Even action toy figures aimed at young boys have bulked up so much they look like they are on steroids. A study that measured the physical dimensions of contemporary action figures and compared them with their original versions, found the circumferences of the neck, chest, arm, forearm, thigh and calf were significantly larger (Baghurst, Hollander, Nardella & Haff, 2006). Although men are relative newbies to the unique psychological pressure of negative body image, a study carried out by the Centre for Appearance Research, Succeed Foundation and Central YMCA (2012) found that one third of men would sacrifice a year of their life to achieve their ideal body.

We can’t go on like this.

In 2014, a nationwide survey by the Schools Health Education Unit of 58,000 school students revealed that only one in three 15-year-old girls has high self-esteem compared to 50% of boys in the same age group. An alarming 62% of 14-15 year olds, 53% of 12-13 year old girls and 33% of children aged 10-11 wanted to lose weight and a quarter of all 7 year old girls had tried to lose weight at least once. Other statistics from the ‘Reflections on Body Image’  All Party Parliamentary Group Report indicate that one third of young boys aged 8-12 are dieting, half of all 16 to 21-year-old women would consider cosmetic surgery and in the past 15 years eating disorders have doubled.
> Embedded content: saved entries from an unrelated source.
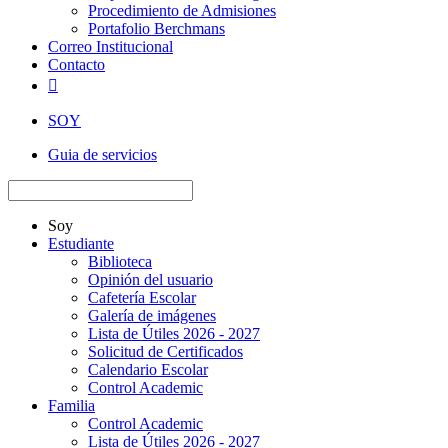
Procedimiento de Admisiones
Portafolio Berchmans
Correo Institucional
Contacto

SOY
Guia de servicios
Soy
Estudiante
Biblioteca
Opinión del usuario
Cafetería Escolar
Galería de imágenes
Lista de Útiles 2026 - 2027
Solicitud de Certificados
Calendario Escolar
Control Academic
Familia
Control Academic
Lista de Útiles 2026 - 2027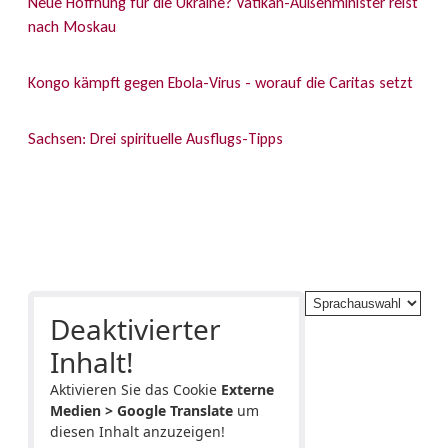
Neue Hoffnung für die Ukraine? Vatikan-Außenminister reist
nach Moskau
Kongo kämpft gegen Ebola-Virus - worauf die Caritas setzt
Sachsen: Drei spirituelle Ausflugs-Tipps
Deaktivierter
Inhalt!
Aktivieren Sie das Cookie
Externe
Medien > Google Translate
um
diesen Inhalt anzuzeigen!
Clearly, we can’t go on like this. Body hatred is a boring, pointless, depressing trap that makes young people feel rubbish about themselves and their lives. Young women who waste time worrying about how they look are statistically less likely to be powerful in the workplace and are even less likely to vote.  Research conducted at Loughborough University found that eight-year-old girls had a similar level of activity to boys but only 31% of 14 year old girls said they exercised regularly, compared with 50% of 14-year-old boys. Many young women say they are too self-aware to exercise; many say they drink to feel comfortable with the way they look; 50% of girls smoke to suppress their appetite. Because these young women believe that value is measurably quantified by looks, they are disempowered by their own perceived lack of value.
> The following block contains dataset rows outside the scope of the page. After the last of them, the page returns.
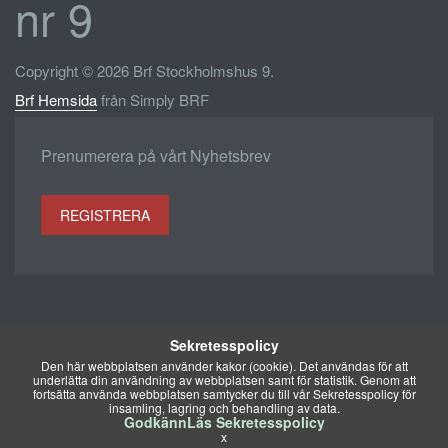
nr 9
Copyright © 2026 Brf Stockholmshus 9.
Brf Hemsida
från Simply BRF
Prenumerera på vårt Nyhetsbrev
REGISTRERA
Sekretesspolicy
Den här webbplatsen använder kakor (cookie). Det användas för att
underlätta din användning av webbplatsen samt för statistik. Genom att
fortsätta använda webbplatsen samtycker du till vår Sekretesspolicy för
insamling, lagring och behandling av data.
Godkänn
Läs Sekretesspolicy
x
There is now widespread recognition that something has to be done to build positive body image initiatives and personal resilience into the school syllabus. More also needs to be done to educate parents about the importance of sustaining positive body image in very young children. We need better research into how body dissatisfaction develops and whether public health messages about the importance of diet and exercise may have done more to hinder than to help. We are continually told that we are in the midst of an “obesity epidemic” which predicts a whole smorgasbord of diseases in later life, but the only advice given on how to counter this, is to “diet and take exercise”.   Psychotherapist and eating disorder specialist, Professor Susie Orbach, told the Parliamentary Inquiry that dieting tends to be seen as a solution to health and body image dissatisfaction concerns, but is in fact actually part of the problem. There is no evidence that diets based on calorie or food restriction work in the long term and girls who diet are 12 times more likely to binge eat so, young people who yo-yo diet are simply setting themselves up for failure by screwing up their metabolism.
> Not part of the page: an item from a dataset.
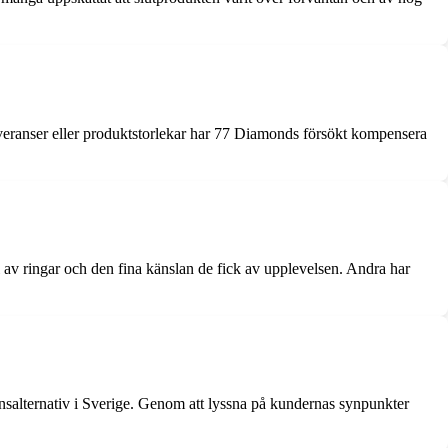
leveranser eller produktstorlekar har 77 Diamonds försökt kompensera
 av ringar och den fina känslan de fick av upplevelsen. Andra har
ansalternativ i Sverige. Genom att lyssna på kundernas synpunkter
Body dissatisfaction is a first world problem and if we didn’t have enough to eat it would, I’m sure, disappear almost entirely. However, in the absence of enforced rationing, we need to halt this damaging and self-perpetuating problem in its tracks. Women have achieved so much that it is literally unbelievable that we continue to allow this self-imposed masochism to undermine our health and our happiness to such a great extent.